A version of this article originally appeared on Now Lebanon on 16 January, 2014.
Another morning, another bomb rips through Lebanon. Metal, flesh, and personal belongings are strewn across the street, a chaotic, and now, familiar scene. Nothing is quite as ugly as the mayhem of rubble. Shards of human life intermingle with pieces of the buildings they once occupied, covered in a fine layer of dust that follows explosions.
The greatest tragedy of this shameless violence is, without question, the innocent lives lost, people unwillingly caught in the crosshairs of a conflict so convoluted that no side truly fights for anyone. Between the political jockeying and media speculation, it becomes strangely easy to forget those whose lives came to a sudden end in their homes, on their way to work, or between two cups of coffee.
The second tragedy is not one that hits with the scorching and sudden heat of a bomb, but rather, slowly seeps into the psyche. Every blast that tears through Lebanon destroys not only lives and buildings, but slowly normalizes violence for all those who experience it, whether first or second hand. Reading news of the Hermel blast will sadden most, anger some, but surprise no one. This warped mindset is both toxic and conducive to further strife.
The bomb in Hermel is the third in as many weeks, and comes the same day as the opening session of the Special Tribunal for Lebanon regarding the 2005 assassination of former Prime Minister Rafik Hariri. The recent death of former Israeli Prime Minister Ariel Sharon served a stark reminder of the brutalities that have been committed on Lebanese soil, both by and against Lebanese. Indeed, in a country where the average citizen has lived through not one, but two major wars, post-traumatic stress is a collective state of mind and perhaps the most unifying aspect of society. This creates an environment where further violence is trivialized, expected, and eventually, carried out. Lebanese “resilience” in the face of violence is praised and often equated with courage. Perhaps because of the instinct to survive, there is no state humans adapt to faster than a state of war.
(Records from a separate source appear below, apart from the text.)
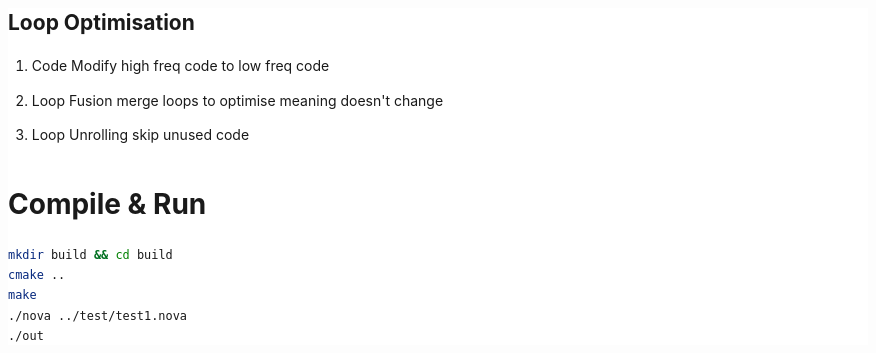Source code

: ## Loop Optimisation

1. Code Modify
   high freq code to low freq code

2. Loop Fusion
   merge loops to optimise
   meaning doesn't change

3. Loop Unrolling
   skip unused code

# Compile & Run

```sh
mkdir build && cd build
cmake ..
make
./nova ../test/test1.nova
./out

```
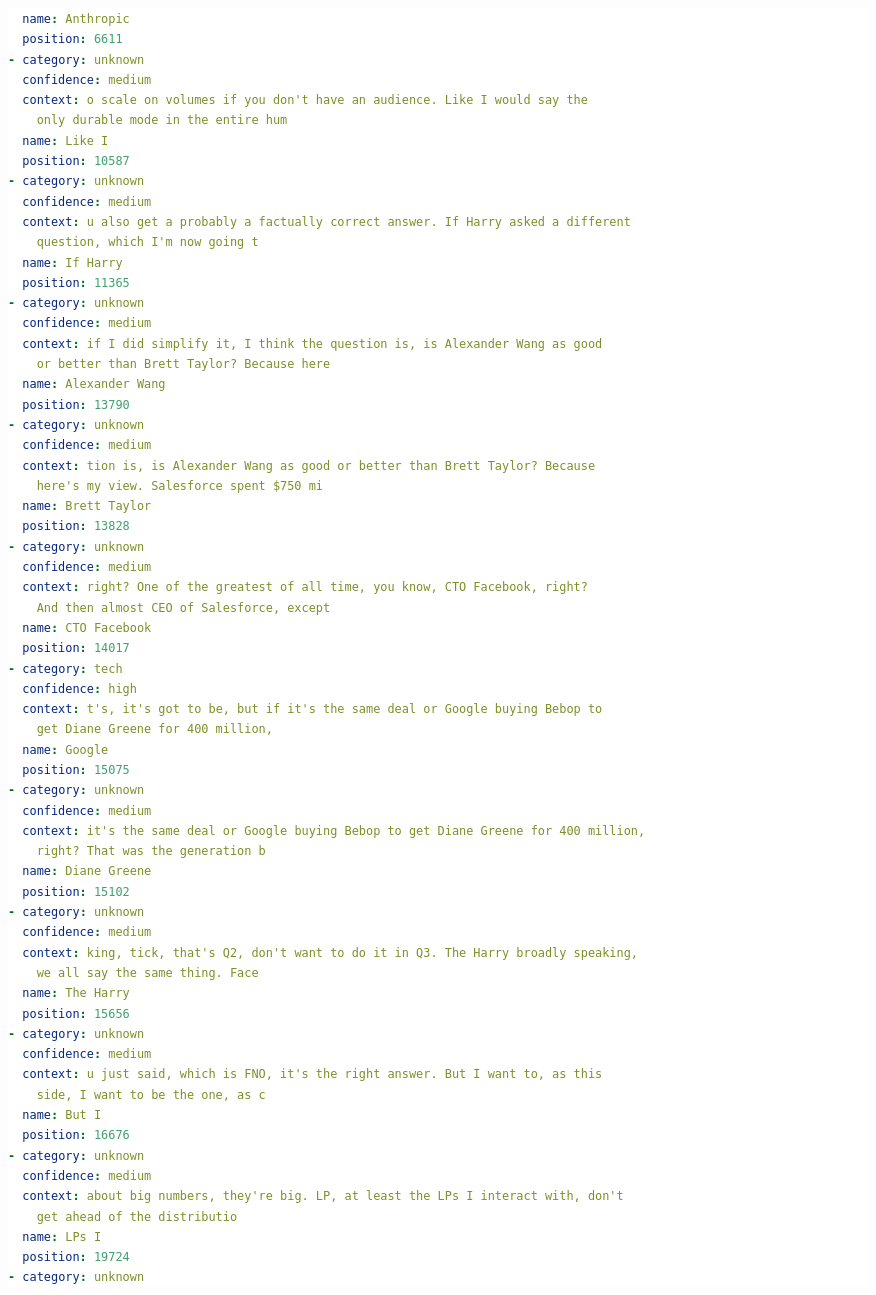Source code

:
 ```yaml
  name: Anthropic
  position: 6611
- category: unknown
  confidence: medium
  context: o scale on volumes if you don't have an audience. Like I would say the
    only durable mode in the entire hum
  name: Like I
  position: 10587
- category: unknown
  confidence: medium
  context: u also get a probably a factually correct answer. If Harry asked a different
    question, which I'm now going t
  name: If Harry
  position: 11365
- category: unknown
  confidence: medium
  context: if I did simplify it, I think the question is, is Alexander Wang as good
    or better than Brett Taylor? Because here
  name: Alexander Wang
  position: 13790
- category: unknown
  confidence: medium
  context: tion is, is Alexander Wang as good or better than Brett Taylor? Because
    here's my view. Salesforce spent $750 mi
  name: Brett Taylor
  position: 13828
- category: unknown
  confidence: medium
  context: right? One of the greatest of all time, you know, CTO Facebook, right?
    And then almost CEO of Salesforce, except
  name: CTO Facebook
  position: 14017
- category: tech
  confidence: high
  context: t's, it's got to be, but if it's the same deal or Google buying Bebop to
    get Diane Greene for 400 million,
  name: Google
  position: 15075
- category: unknown
  confidence: medium
  context: it's the same deal or Google buying Bebop to get Diane Greene for 400 million,
    right? That was the generation b
  name: Diane Greene
  position: 15102
- category: unknown
  confidence: medium
  context: king, tick, that's Q2, don't want to do it in Q3. The Harry broadly speaking,
    we all say the same thing. Face
  name: The Harry
  position: 15656
- category: unknown
  confidence: medium
  context: u just said, which is FNO, it's the right answer. But I want to, as this
    side, I want to be the one, as c
  name: But I
  position: 16676
- category: unknown
  confidence: medium
  context: about big numbers, they're big. LP, at least the LPs I interact with, don't
    get ahead of the distributio
  name: LPs I
  position: 19724
- category: unknown
```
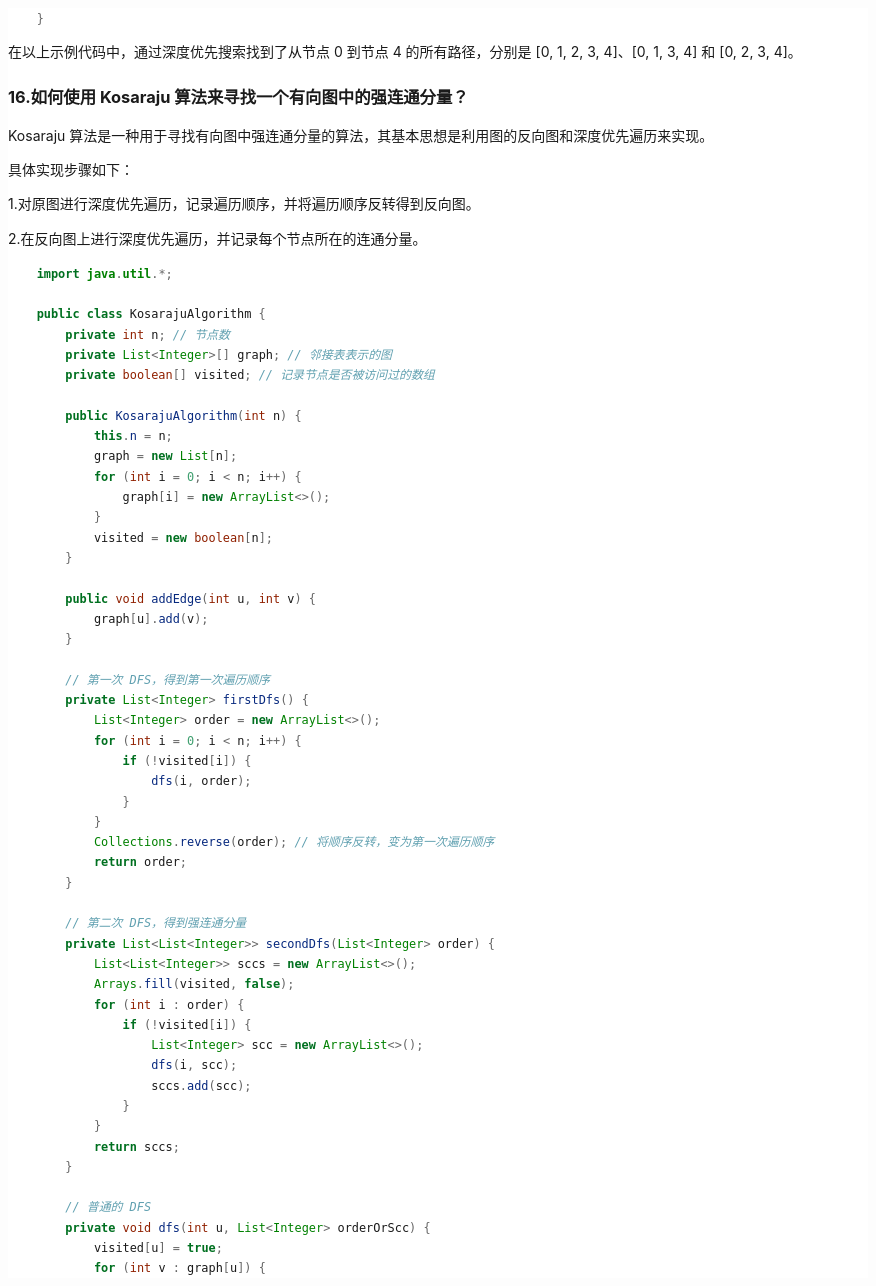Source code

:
```java
    }
```

在以上示例代码中，通过深度优先搜索找到了从节点 0 到节点 4 的所有路径，分别是 [0, 1, 2, 3, 4]、[0, 1, 3, 4] 和 [0, 2, 3, 4]。

### 16.如何使用 Kosaraju 算法来寻找一个有向图中的强连通分量？

Kosaraju 算法是一种用于寻找有向图中强连通分量的算法，其基本思想是利用图的反向图和深度优先遍历来实现。

具体实现步骤如下：

1.对原图进行深度优先遍历，记录遍历顺序，并将遍历顺序反转得到反向图。

2.在反向图上进行深度优先遍历，并记录每个节点所在的连通分量。

```java
    import java.util.*;

    public class KosarajuAlgorithm {
        private int n; // 节点数
        private List<Integer>[] graph; // 邻接表表示的图
        private boolean[] visited; // 记录节点是否被访问过的数组

        public KosarajuAlgorithm(int n) {
            this.n = n;
            graph = new List[n];
            for (int i = 0; i < n; i++) {
                graph[i] = new ArrayList<>();
            }
            visited = new boolean[n];
        }

        public void addEdge(int u, int v) {
            graph[u].add(v);
        }

        // 第一次 DFS，得到第一次遍历顺序
        private List<Integer> firstDfs() {
            List<Integer> order = new ArrayList<>();
            for (int i = 0; i < n; i++) {
                if (!visited[i]) {
                    dfs(i, order);
                }
            }
            Collections.reverse(order); // 将顺序反转，变为第一次遍历顺序
            return order;
        }

        // 第二次 DFS，得到强连通分量
        private List<List<Integer>> secondDfs(List<Integer> order) {
            List<List<Integer>> sccs = new ArrayList<>();
            Arrays.fill(visited, false);
            for (int i : order) {
                if (!visited[i]) {
                    List<Integer> scc = new ArrayList<>();
                    dfs(i, scc);
                    sccs.add(scc);
                }
            }
            return sccs;
        }

        // 普通的 DFS
        private void dfs(int u, List<Integer> orderOrScc) {
            visited[u] = true;
            for (int v : graph[u]) {
```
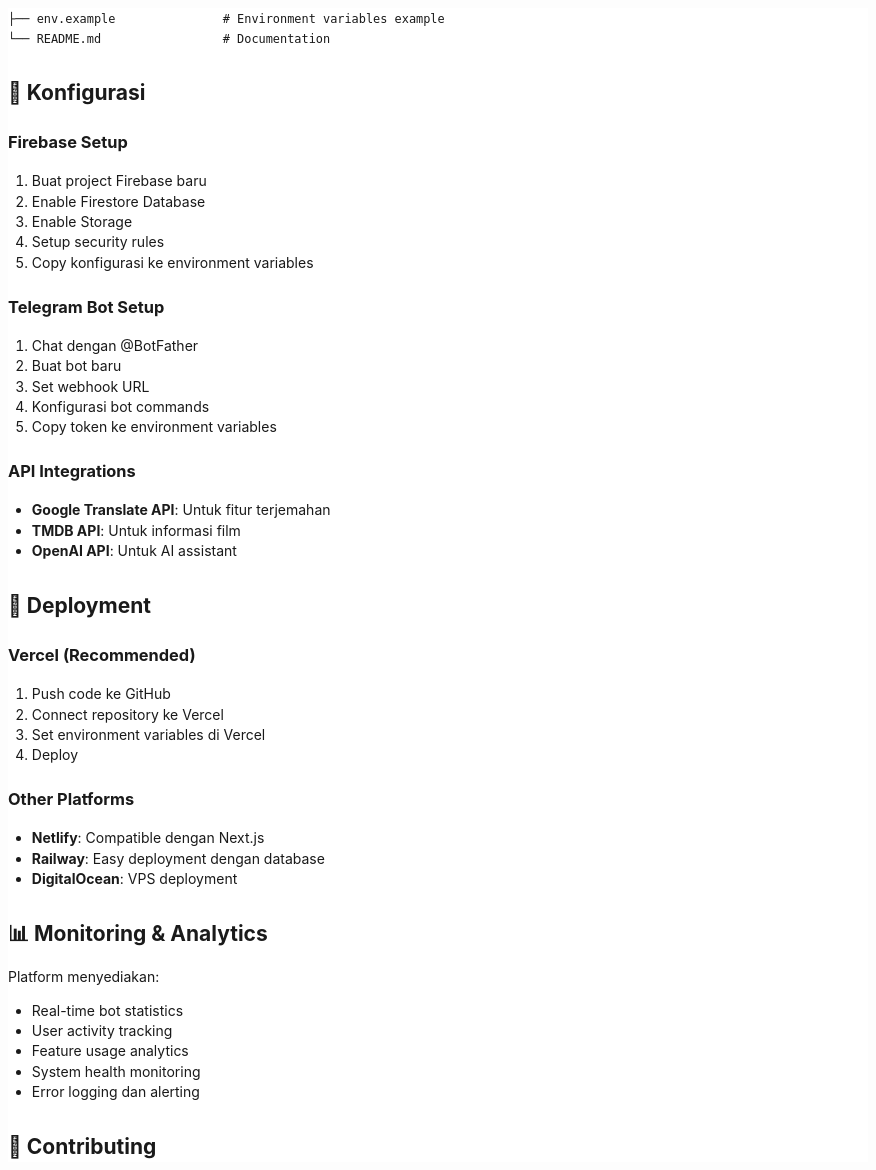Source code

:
 ```
├── env.example               # Environment variables example
└── README.md                 # Documentation
```

## 🔧 Konfigurasi

### Firebase Setup
1. Buat project Firebase baru
2. Enable Firestore Database
3. Enable Storage
4. Setup security rules
5. Copy konfigurasi ke environment variables

### Telegram Bot Setup
1. Chat dengan @BotFather
2. Buat bot baru
3. Set webhook URL
4. Konfigurasi bot commands
5. Copy token ke environment variables

### API Integrations
- **Google Translate API**: Untuk fitur terjemahan
- **TMDB API**: Untuk informasi film
- **OpenAI API**: Untuk AI assistant

## 🚀 Deployment

### Vercel (Recommended)
1. Push code ke GitHub
2. Connect repository ke Vercel
3. Set environment variables di Vercel
4. Deploy

### Other Platforms
- **Netlify**: Compatible dengan Next.js
- **Railway**: Easy deployment dengan database
- **DigitalOcean**: VPS deployment

## 📊 Monitoring & Analytics

Platform menyediakan:
- Real-time bot statistics
- User activity tracking
- Feature usage analytics
- System health monitoring
- Error logging dan alerting

## 🤝 Contributing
But images of lives torn apart should not be met with cold indifference, or a façade of bravado. Every bomb is personal; because in the era of collateral damage, we are all targets.
Pundits will speculate as to how many blasts, assassinations, and innocent lives lost are required before the label of war can be applied. What they fail to see is that war does not begin because a quota of dead has been reached, but in a shifted perception of events. The moment the question shifts from the despair of “why” to the casual anticipation of “where next,” it has already begun.